[[ Data, beginning ]]
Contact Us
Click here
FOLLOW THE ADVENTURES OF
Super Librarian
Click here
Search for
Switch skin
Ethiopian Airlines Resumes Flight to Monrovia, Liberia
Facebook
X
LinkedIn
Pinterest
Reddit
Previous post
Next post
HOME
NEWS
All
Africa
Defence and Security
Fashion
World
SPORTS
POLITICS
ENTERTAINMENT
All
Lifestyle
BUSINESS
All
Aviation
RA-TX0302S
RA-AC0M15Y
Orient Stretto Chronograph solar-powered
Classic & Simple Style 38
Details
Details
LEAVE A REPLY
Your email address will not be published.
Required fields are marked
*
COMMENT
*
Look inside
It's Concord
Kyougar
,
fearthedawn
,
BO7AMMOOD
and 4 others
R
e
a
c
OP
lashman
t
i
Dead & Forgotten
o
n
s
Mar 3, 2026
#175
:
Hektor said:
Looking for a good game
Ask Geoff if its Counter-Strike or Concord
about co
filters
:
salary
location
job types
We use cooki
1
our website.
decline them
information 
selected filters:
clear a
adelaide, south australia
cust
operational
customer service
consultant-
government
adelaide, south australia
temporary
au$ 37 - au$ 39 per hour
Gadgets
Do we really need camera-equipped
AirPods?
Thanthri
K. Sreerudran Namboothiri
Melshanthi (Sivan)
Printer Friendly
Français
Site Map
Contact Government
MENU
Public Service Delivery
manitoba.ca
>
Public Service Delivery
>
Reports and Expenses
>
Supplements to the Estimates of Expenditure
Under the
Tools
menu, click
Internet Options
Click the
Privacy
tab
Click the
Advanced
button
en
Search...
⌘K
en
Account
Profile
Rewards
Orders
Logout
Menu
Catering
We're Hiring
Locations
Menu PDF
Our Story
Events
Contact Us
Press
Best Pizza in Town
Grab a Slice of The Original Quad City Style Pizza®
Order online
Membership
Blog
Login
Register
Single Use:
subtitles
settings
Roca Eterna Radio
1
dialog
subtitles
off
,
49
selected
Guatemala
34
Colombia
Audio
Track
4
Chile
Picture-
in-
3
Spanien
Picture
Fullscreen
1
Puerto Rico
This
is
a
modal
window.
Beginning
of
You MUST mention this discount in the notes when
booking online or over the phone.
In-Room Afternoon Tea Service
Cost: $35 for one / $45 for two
[[ Data, end ]]
Retype the entire listing exactly.

Contact Us
Click here
FOLLOW THE ADVENTURES OF
Super Librarian
Click here
Search for
Switch skin
Ethiopian Airlines Resumes Flight to Monrovia, Liberia
Facebook
X
LinkedIn
Pinterest
Reddit
Previous post
Next post
HOME
NEWS
All
Africa
Defence and Security
Fashion
World
SPORTS
POLITICS
ENTERTAINMENT
All
Lifestyle
BUSINESS
All
Aviation
RA-TX0302S
RA-AC0M15Y
Orient Stretto Chronograph solar-powered
Classic & Simple Style 38
Details
Details
LEAVE A REPLY
Your email address will not be published.
Required fields are marked
*
COMMENT
*
Look inside
It's Concord
Kyougar
,
fearthedawn
,
BO7AMMOOD
and 4 others
R
e
a
c
OP
lashman
t
i
Dead & Forgotten
o
n
s
Mar 3, 2026
#175
:
Hektor said:
Looking for a good game
Ask Geoff if its Counter-Strike or Concord
about co
filters
:
salary
location
job types
We use cooki
1
our website.
decline them
information 
selected filters:
clear a
adelaide, south australia
cust
operational
customer service
consultant-
government
adelaide, south australia
temporary
au$ 37 - au$ 39 per hour
Gadgets
Do we really need camera-equipped
AirPods?
Thanthri
K. Sreerudran Namboothiri
Melshanthi (Sivan)
Printer Friendly
Français
Site Map
Contact Government
MENU
Public Service Delivery
manitoba.ca
>
Public Service Delivery
>
Reports and Expenses
>
Supplements to the Estimates of Expenditure
Under the
Tools
menu, click
Internet Options
Click the
Privacy
tab
Click the
Advanced
button
en
Search...
⌘K
en
Account
Profile
Rewards
Orders
Logout
Menu
Catering
We're Hiring
Locations
Menu PDF
Our Story
Events
Contact Us
Press
Best Pizza in Town
Grab a Slice of The Original Quad City Style Pizza®
Order online
Membership
Blog
Login
Register
Single Use:
subtitles
settings
Roca Eterna Radio
1
dialog
subtitles
off
,
49
selected
Guatemala
34
Colombia
Audio
Track
4
Chile
Picture-
in-
3
Spanien
Picture
Fullscreen
1
Puerto Rico
This
is
a
modal
window.
Beginning
of
You MUST mention this discount in the notes when
booking online or over the phone.
In-Room Afternoon Tea Service
Cost: $35 for one / $45 for two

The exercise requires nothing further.